People around me haven’t seen it, but I feel it.
I gained weight!My belly has gotten bigger, so my pant’s button is holding tightly for dear life to stay put. My face has gotten rounder! My butt has gotten bigger (it’s not a complement because it sags a bit!) My hips became wider and my arms… omg… my arms are hella jiggly!
I am panicking big time because I’ve abandoned my weight goal and my exercise routines. I succumbed to procrastination and indulged in the holiday treats and the post-holiday cravings of Coca-Cola. My beer intake has increased and my sweet cravings heightened. On top of that, I have become VERY LAZY.
It doesn’t help that the 35F, cloudy weather has been dominating the skies for quite some time now. I’m too lazy to get into my sweat pants and run outside (or the treadmill) when I can just cuddle in my bed and surf in the internet with the warmth of my portable heater and the convenience of fast food delivery knocking on my front door. I feel like a polar bear hibernating while Mother Nature throws her chilly breeze outside.
To be honest, I am very mad and jealous for the people who set their alarm clocks at 10am or allot a specific time for going to the gym despite how they lack sleep and despite their busy schedule! (Ricky is one of them!) It makes me mad that those people can still work out even though they are juggling multiple tasks compared to me. It makes me feel . . . UGH . . . bad!
Sure, it’s easy to say, “Why don’t you become one of them and allot a specific time to work out?
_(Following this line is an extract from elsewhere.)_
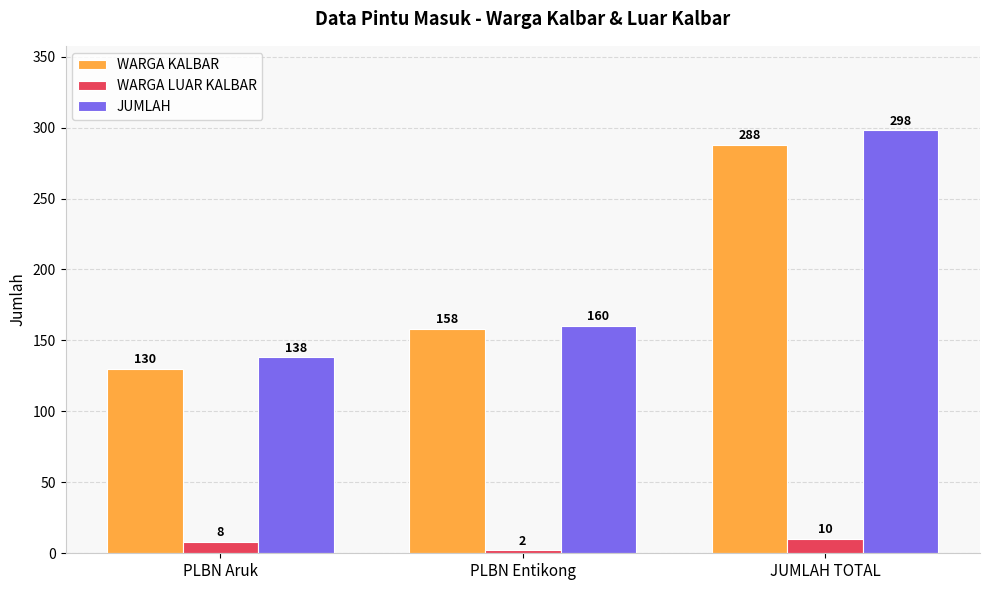

Rank the series at PLBN Entikong from lowest to highest value.

WARGA LUAR KALBAR, WARGA KALBAR, JUMLAH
It only takes an hour a day?! or even 30 minutes!” Sure, it’s so easy, but if you’re like me, low on motivation and has plentiful reasons why I should love the way I am, then it’s hard to be like those people who’s daily mantra is to work out!
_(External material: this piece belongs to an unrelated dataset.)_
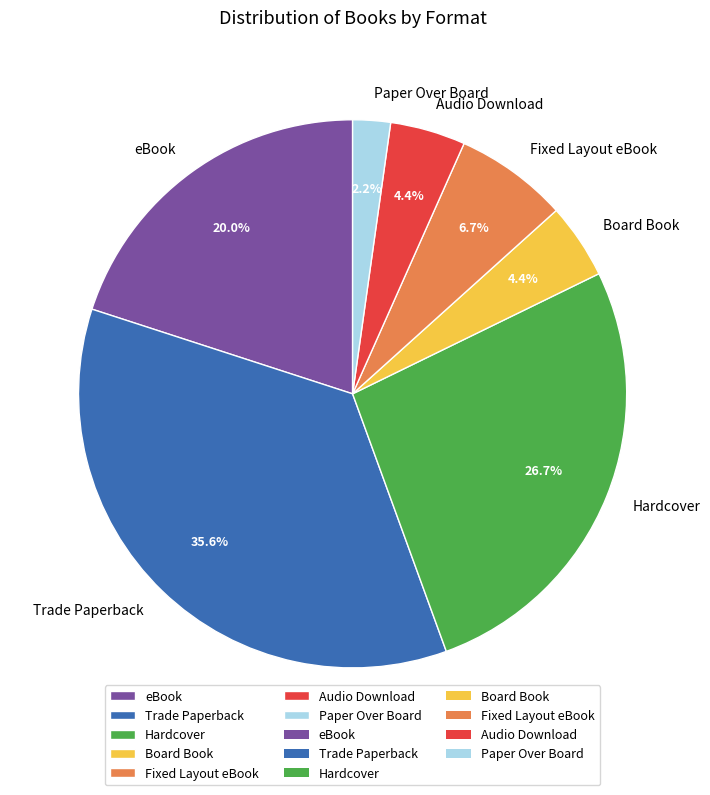

How much of the chart is everything except Paper Over Board?

97.8%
I’ve had those mental- motivations: “Oh, just think of it this way, you’re running because you want to feel healthy.” Well I really want to lose weight! “If I keep up with this routine and keep on doing this work out, I’ll lose a few pounds by the end of this season.” Hahaha! After three days, I debated with myself that it’s good to take a break: a break that became 3 months with no progress.
So, really… at this point, I want to see some changes. I want to feel and look “in shape” when the weather gets nicer. I want to be in a dress without feeling… “Oh snap, my belly’s gotten bulgy!”
Really… can you share me some motivation PLEASE? Or… why don’t you SHARE how you tell yourself to suck it up and work out? How do you convince yourself to simply just do it!